The above was just a description of what I had experienced in the VirtualBox environment. But lets take this further to real (yet mock) usage scenarios. User Joe buys a computer. Joe doesn't care about what kind of processor and stuff like that, the marketing guy on the counter manages to convince him that he has got the best deal. Jeo uses GMail for mail, PicasaWeb for photos, YouTube for videos, Google Docs for docs, spreadsheet and creating presentations and thats it. Jeo needs only these every day. He uses his favorite browser (the one that came with the OS) to access these services (to him they really are applications). Some day he discovers that there are alternative browsers and then installs one of the popular ones. After a few years Ubuntu and Microsoft come up with brand new OSs with tonnes of features and ever increasing hardware requirements. Joe doesn't see why he needs all that, stops buying (or using) new hardware and new OS, and just upgrades himself to the new version of the browser that was just released.

If this is how it works out for majority of users, Ubuntu and Microsoft will have tough time convincing users to try out their next best offering... of course this has a caveat that your favorite browser might stop supporting previous OS releases. As it happened with IE and Firefox 3 (no support for my old Windows 98 machine!).

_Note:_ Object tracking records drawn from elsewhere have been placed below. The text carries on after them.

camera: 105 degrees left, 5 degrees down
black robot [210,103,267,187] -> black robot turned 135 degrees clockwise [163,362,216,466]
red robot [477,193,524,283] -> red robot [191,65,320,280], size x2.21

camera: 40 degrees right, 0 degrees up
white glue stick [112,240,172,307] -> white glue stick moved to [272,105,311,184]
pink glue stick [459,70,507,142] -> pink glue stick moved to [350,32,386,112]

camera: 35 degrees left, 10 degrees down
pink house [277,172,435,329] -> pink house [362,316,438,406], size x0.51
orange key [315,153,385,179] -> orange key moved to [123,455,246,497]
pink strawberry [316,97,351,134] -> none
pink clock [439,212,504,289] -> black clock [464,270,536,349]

Leaves me wondering about this cloud computing scenario. It looks to be an interesting perspective. Something that can't exist without the current client OS but soon these will be a thing of past when they will be accessed through low cost devices like ULCPCs... where only a browser upgrade will enhance the user experience. The applications keep improving on the sever side .. no need to purchase/download/install them locally. You only need a fat pipe, and that is becoming cheaper by the day. Sun Microsystem always says "The Network is the Computer"... looks like we are sooner or later headed that way.

On the developer front, this is gonna be another interesting stuff. Google is already providing a lot of APIs to access and build applications for its cloud computing resources. Note that you are here not developing on a isolated machine anymore, you are using a huge computing resource .. and the possibilities are limitless.